== Passage to read ==
Skip to content

Matt52/bayesian-testing

Repository files navigation

Tests Codecov PyPI

Bayesian A/B testing

bayesian_testing is a small package for a quick evaluation of A/B (or A/B/C/...) tests using Bayesian approach.

Implemented tests:

  • BinaryDataTest
    • Input data - binary data ([0, 1, 0, ...])
    • Designed for conversion-like data A/B testing.
  • NormalDataTest
    • Input data - normal data with unknown variance
    • Designed for normal data A/B testing.
  • DeltaLognormalDataTest
    • Input data - lognormal data with zeros
    • Designed for revenue-like data A/B testing.
  • DeltaNormalDataTest
    • Input data - normal data with zeros
    • Designed for profit-like data A/B testing.
  • DiscreteDataTest
    • Input data - categorical data with numerical categories
    • Designed for discrete data A/B testing (e.g. dice rolls, star ratings, 1-10 ratings, etc.).
  • PoissonDataTest
    • Input data - non-negative integers ([1, 0, 3, ...])
    • Designed for poisson data A/B testing.
  • ExponentialDataTest
    • Input data - exponential data (non-negative real numbers)
    • Designed for exponential data A/B testing (e.g. session/waiting time, time between events, etc.).

Implemented evaluation metrics:

  • Posterior Mean
    • Expected value from the posterior distribution for a given variant.
  • Credible Interval
    • Quantile-based credible intervals based on simulations from posterior distributions (i.e. empirical).
    • Interval probability (interval_alpha) can be set during the evaluation (default value is 95%).
  • Probability of Being Best
    • Probability that a given variant is best among all variants.
    • By default, the best is equivalent to the greatest (from a data/metric point of view), however it is possible to change this by using min_is_best=True in the evaluation method (this can be useful if we try to find the variant with the smallest tested measure).
  • Expected Loss
    • "Risk" of choosing particular variant over other variants in the test.
    • Measured in same units as a tested measure (e.g. positive rate or average value).

Credible Interval, Probability of Being Best and Expected Loss are calculated using simulations from posterior distributions (considering given data).

Installation

bayesian_testing can be installed using pip:

pip install bayesian_testing

Alternatively, you can clone the repository and use poetry manually:

cd bayesian_testing
pip install poetry
poetry install
poetry shell

Basic Usage

The primary features are classes:

  • BinaryDataTest
  • NormalDataTest
  • DeltaLognormalDataTest
  • DeltaNormalDataTest
  • DiscreteDataTest
  • PoissonDataTest
  • ExponentialDataTest

All test classes support two methods to insert the data:

  • add_variant_data - Adding raw data for a variant as a list of observations (or numpy 1-D array).
  • add_variant_data_agg - Adding aggregated variant data (this can be practical for a large data, as the aggregation can be done already on a database level).

Both methods for adding data allow specification of prior distributions (see details in respective docstrings). Default prior setup should be sufficient for most of the cases (e.g. cases with unknown priors or large amounts of data).

To get the results of the test, simply call the method evaluate.
===
== Dataset extract ==
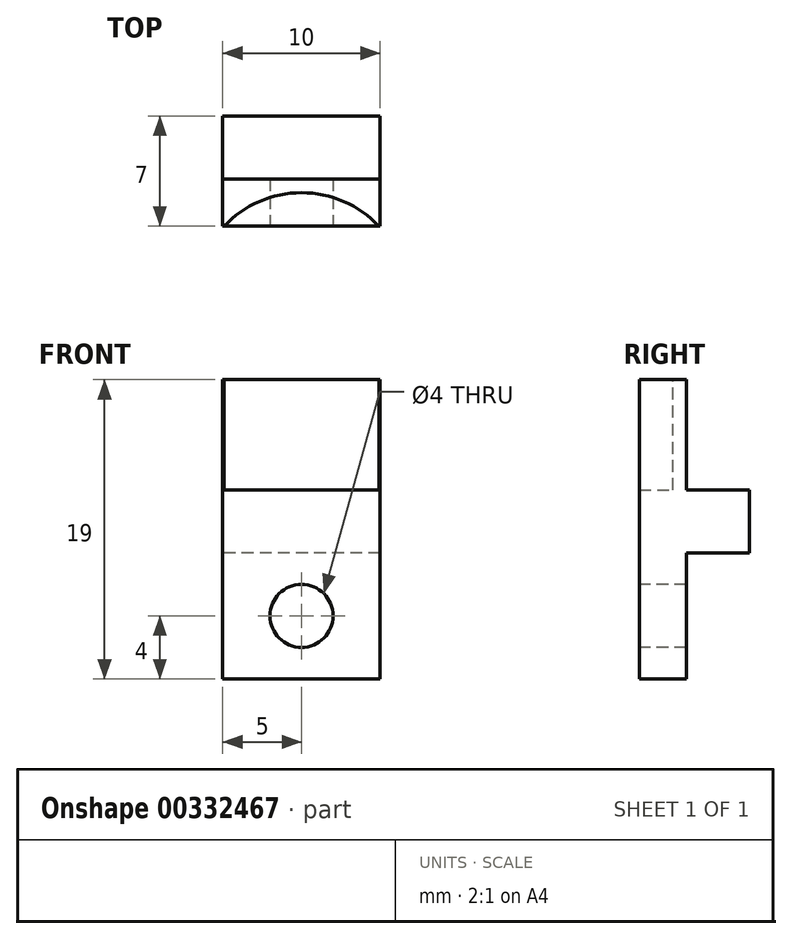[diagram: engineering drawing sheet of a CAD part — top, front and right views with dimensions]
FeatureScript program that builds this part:
annotation { "Feature Type Name" : "Feature", "Feature Type Description" : "" }
export const myFeature = defineFeature(function(context is Context, id is Id, definition is map)
    precondition{}
    {
        {
            var Q0;
            Q0=qCreatedBy(makeId("Top.planeOp"),FACE);
            var sketch = newSketch(context, id + "F0", { "sketchPlane" : qUnion([Q0])});
            skLineSegment(sketch, "E0.bottom", {"start": v(5, -3.5) * mm, "end": v(-5, -3.5) * mm});
            skLineSegment(sketch, "E0.top", {"start": v(5, 3.5) * mm, "end": v(-5, 3.5) * mm});
            skLineSegment(sketch, "E0.left", {"start": v(5, -3.5) * mm, "end": v(5, 3.5) * mm});
            skLineSegment(sketch, "E0.right", {"start": v(-5, -3.5) * mm, "end": v(-5, 3.5) * mm});
            skPoint(sketch, "E0.middle", {"position": v(0, 0) * mm});
            skSolve(sketch);
        }
        {
            var Q0;
            Q0 = qSketchRegion(id + "F0", true);
            extrude(context, id + "F1", {"entities" : qUnion([Q0]), "depth" : 19 * mm});
        }
        {
            var Q0;
            Q0=makeQuery(id+"F1.opExtrude","CAP_FACE",FACE,{"disambiguationData":[OSD([sQuery(id+"F0.wireOp",EDGE,"E0.bottom"),sQuery(id+"F0.wireOp",EDGE,"E0.top"),sQuery(id+"F0.wireOp",EDGE,"E0.left"),sQuery(id+"F0.wireOp",EDGE,"E0.right")])],"isStart":false});
            var sketch = newSketch(context, id + "F2", { "sketchPlane" : qUnion([Q0])});
            skArc(sketch, "E1", {"start": v(4.92, -3.5) * mm, "mid": v(0, -1.37) * mm, "end": v(-4.92, -3.5) * mm});
            skLineSegment(sketch, "E2.0", {"start": v(5, -3.5) * mm, "end": v(-5, -3.5) * mm});
            skLineSegment(sketch, "E3.0", {"start": v(5, -3.5) * mm, "end": v(5, 3.5) * mm});
            skLineSegment(sketch, "E4.0", {"start": v(5, 3.5) * mm, "end": v(-5, 3.5) * mm});
            skLineSegment(sketch, "E5.0", {"start": v(-5, -3.5) * mm, "end": v(-5, 3.5) * mm});
            skLineSegment(sketch, "E6", {"start": v(5, -0.5) * mm, "end": v(-5, -0.5) * mm});
            skSolve(sketch);
        }
        {
            var Q0;
            {var subQ0=sQuery(id+"F2.wireOp",EDGE,"E1");Q0=makeQuery(id+"F2.imprint","IMPRINT",FACE,{"disambiguationData":[TD([[makeQuery(id+"F2.imprint","IMPRINT",EDGE,{"derivedFrom":subQ0}),1.0]])]});}
            var Q1;
            {var subQ0=sQuery(id+"F2.wireOp",EDGE,"E4.0");Q1=makeQuery(id+"F2.imprint","IMPRINT",FACE,{"disambiguationData":[TD([[makeQuery(id+"F2.imprint","IMPRINT",EDGE,{"derivedFrom":subQ0}),1.0]])]});}
            extrude(context, id + "F3", {"entities" : qUnion([Q0, Q1]), "operationType" : NewBodyOperationType.REMOVE, "oppositeDirection" : true, "depth" : 7 * mm});
        }
        {
            var Q0;
            Q0=makeQuery(id+"F1.opExtrude","SWEPT_FACE",FACE,{"disambiguationData":[OSD([sQuery(id+"F0.wireOp",EDGE,"E0.bottom")])]});
            var sketch = newSketch(context, id + "F4", { "sketchPlane" : qUnion([Q0])});
            skLineSegment(sketch, "E7", {"start": v(5, 8) * mm, "end": v(-5, 8) * mm});
            skCircle(sketch, "E8", {"center": v(0, 4) * mm, "radius": 2 * mm});
            skPoint(sketch, "E8.centerSnap0", {"position": v(0, 8) * mm});
            skSolve(sketch);
        }
        {
            var Q0;
            Q0=makeQuery(id+"F4.imprint","IMPRINT",FACE,{"disambiguationData":[TD([[makeQuery(id+"F4.imprint","IMPRINT",EDGE,{"derivedFrom":sQuery(id+"F4.wireOp",EDGE,"E8")}),1.0]])]});
            extrude(context, id + "F5", {"entities" : qUnion([Q0]), "operationType" : NewBodyOperationType.REMOVE, "endBound" : BoundingType.THROUGH_ALL, "oppositeDirection" : true, "depth" : 25 * mm});
        }
        {
            var Q0;
            Q0=makeQuery(id+"F1.opExtrude","SWEPT_FACE",FACE,{"disambiguationData":[OSD([sQuery(id+"F0.wireOp",EDGE,"E0.top")])]});
            var sketch = newSketch(context, id + "F6", { "sketchPlane" : qUnion([Q0])});
            skLineSegment(sketch, "E9.0", {"start": v(-5, 0) * mm, "end": v(5, 0) * mm});
            skLineSegment(sketch, "E10.0", {"start": v(-5, 8) * mm, "end": v(-5, 0) * mm});
            skLineSegment(sketch, "E11.0", {"start": v(5, 8) * mm, "end": v(5, 0) * mm});
            skLineSegment(sketch, "E12", {"start": v(-5, 8) * mm, "end": v(5, 8) * mm});
            skPoint(sketch, "E13.orphan", {"position": v(-5, 12) * mm});
            skPoint(sketch, "E14.orphan", {"position": v(5, 12) * mm});
            skSolve(sketch);
        }
        {
            var Q0;
            Q0 = qSketchRegion(id + "F6", true);
            extrude(context, id + "F7", {"entities" : qUnion([Q0]), "operationType" : NewBodyOperationType.REMOVE, "oppositeDirection" : true, "depth" : 4 * mm});
        }
    });
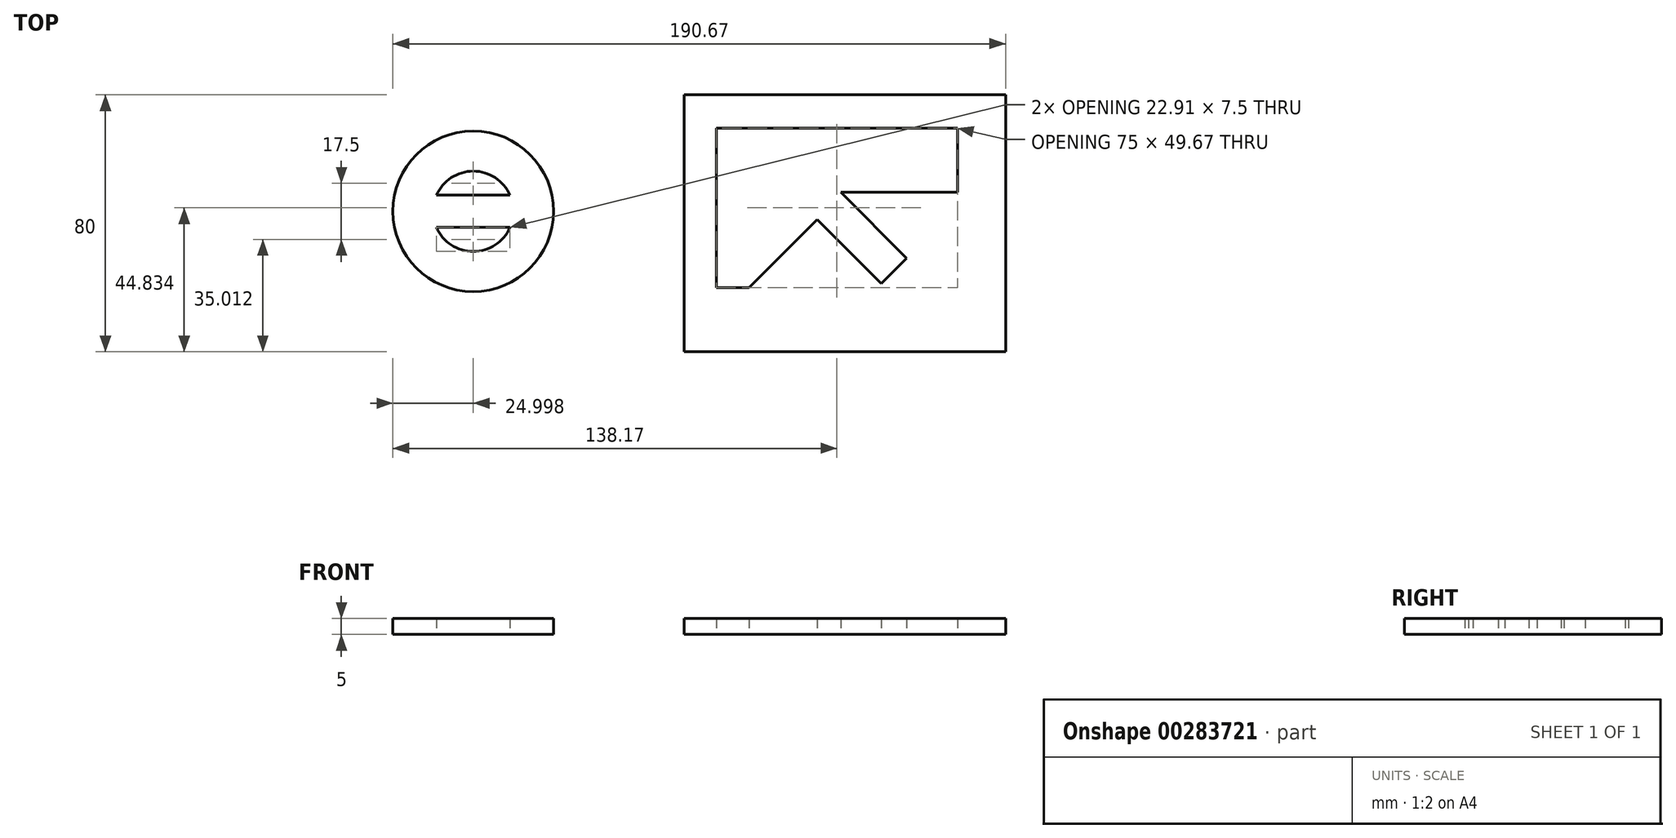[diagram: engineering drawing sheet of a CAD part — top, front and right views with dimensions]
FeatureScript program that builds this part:
annotation { "Feature Type Name" : "Feature", "Feature Type Description" : "" }
export const myFeature = defineFeature(function(context is Context, id is Id, definition is map)
    precondition{}
    {
        {
            var Q0;
            Q0=qCreatedBy(makeId("Top.planeOp"),FACE);
            var sketch = newSketch(context, id + "F0", { "sketchPlane" : qUnion([Q0])});
            skLineSegment(sketch, "E0.bottom", {"start": v(0, 0) * mm, "end": v(100, 0) * mm});
            skLineSegment(sketch, "E0.top", {"start": v(0, 80) * mm, "end": v(100, 80) * mm});
            skLineSegment(sketch, "E0.left", {"start": v(0, 0) * mm, "end": v(0, 80) * mm});
            skLineSegment(sketch, "E0.right", {"start": v(100, 0) * mm, "end": v(100, 80) * mm});
            skCircle(sketch, "E1", {"center": v(-65.67, 43.76) * mm, "radius": 25 * mm});
            skLineSegment(sketch, "E2", {"start": v(10, 20) * mm, "end": v(20.17, 20) * mm});
            skLineSegment(sketch, "E3", {"start": v(20.17, 20) * mm, "end": v(41.38, 41.21) * mm});
            skLineSegment(sketch, "E4", {"start": v(41.38, 41.21) * mm, "end": v(61.28, 21.3) * mm});
            skLineSegment(sketch, "E5", {"start": v(61.28, 21.3) * mm, "end": v(69.17, 29.2) * mm});
            skLineSegment(sketch, "E6", {"start": v(69.17, 29.2) * mm, "end": v(48.7, 49.67) * mm});
            skLineSegment(sketch, "E7", {"start": v(48.7, 49.67) * mm, "end": v(85, 49.67) * mm});
            skLineSegment(sketch, "E8", {"start": v(85, 49.67) * mm, "end": v(85, 69.67) * mm});
            skLineSegment(sketch, "E9", {"start": v(85, 69.67) * mm, "end": v(10, 69.67) * mm});
            skLineSegment(sketch, "E10", {"start": v(10, 69.67) * mm, "end": v(10, 20) * mm});
            skArc(sketch, "E11", {"start": v(-77.13, 38.76) * mm, "mid": v(-65.67, 31.26) * mm, "end": v(-54.22, 38.76) * mm});
            skLineSegment(sketch, "E12.bottom", {"start": v(-77.13, 48.76) * mm, "end": v(-54.22, 48.76) * mm});
            skLineSegment(sketch, "E12.top", {"start": v(-77.13, 38.76) * mm, "end": v(-54.22, 38.76) * mm});
            skArc(sketch, "E13.trimOffspring", {"start": v(-54.22, 48.76) * mm, "mid": v(-65.67, 56.26) * mm, "end": v(-77.13, 48.76) * mm});
            skSolve(sketch);
        }
        {
            var Q0;
            Q0=makeQuery(id+"F0.imprint","IMPRINT",FACE,{"disambiguationData":[TD([[makeQuery(id+"F0.imprint","IMPRINT",EDGE,{"derivedFrom":sQuery(id+"F0.wireOp",EDGE,"E1")}),1.0]])]});
            var Q1;
            Q1=makeQuery(id+"F0.imprint","IMPRINT",FACE,{"disambiguationData":[TD([[makeQuery(id+"F0.imprint","IMPRINT",EDGE,{"derivedFrom":sQuery(id+"F0.wireOp",EDGE,"E0.bottom")}),1.0]])]});
            extrude(context, id + "F1", {"entities" : qUnion([Q0, Q1]), "depth" : 5 * mm});
        }
    });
===
• [Written problem 1]
In the Bayesian A/B testing text, copy the passage word for word, starting with "bayesian_testing is a" and going on through "data ([0, 1, 0, ...])".
• [Written problem 2]
Extend the Bayesian A/B testing text by writing what comes next after its final sentence.

• [Written reply 1]
bayesian_testing is a small package for a quick evaluation of A/B (or A/B/C/...) tests using Bayesian approach.

Implemented tests:

  • BinaryDataTest
    • Input data - binary data ([0, 1, 0, ...])

• [Written reply 2]
Probability of being best, expected loss and credible intervals are approximated using simulations, hence the evaluate method can return slightly different values for different runs. To stabilize it, you can set the sim_count parameter of the evaluate to a higher value (default value is 20K), or even use the seed parameter to fix it completely.

BinaryDataTest

Class for a Bayesian A/B test for the binary-like data (e.g. conversions, successes, etc.).

Example:

import numpy as np
from bayesian_testing.experiments import BinaryDataTest

# generating some random data
rng = np.random.default_rng(52)
# random 1x1500 array of 0/1 data with 5.2% probability for 1:
data_a = rng.binomial(n=1, p=0.052, size=1500)
# random 1x1200 array of 0/1 data with 6.7% probability for 1:
data_b = rng.binomial(n=1, p=0.067, size=1200)

# initialize a test:
test = BinaryDataTest()

# add variant using raw data (arrays of zeros and ones):
test.add_variant_data("A", data_a)
test.add_variant_data("B", data_b)
# priors can be specified like this (default for this test is a=b=1/2):
# test.add_variant_data("B", data_b, a_prior=1, b_prior=20)

# add variant using aggregated data (same as raw data with 950 zeros and 50 ones):
test.add_variant_data_agg("C", totals=1000, positives=50)

# evaluate test:
results = test.evaluate()
results
# print(pd.DataFrame(results).set_index('variant').T.to_markdown(tablefmt="grid"))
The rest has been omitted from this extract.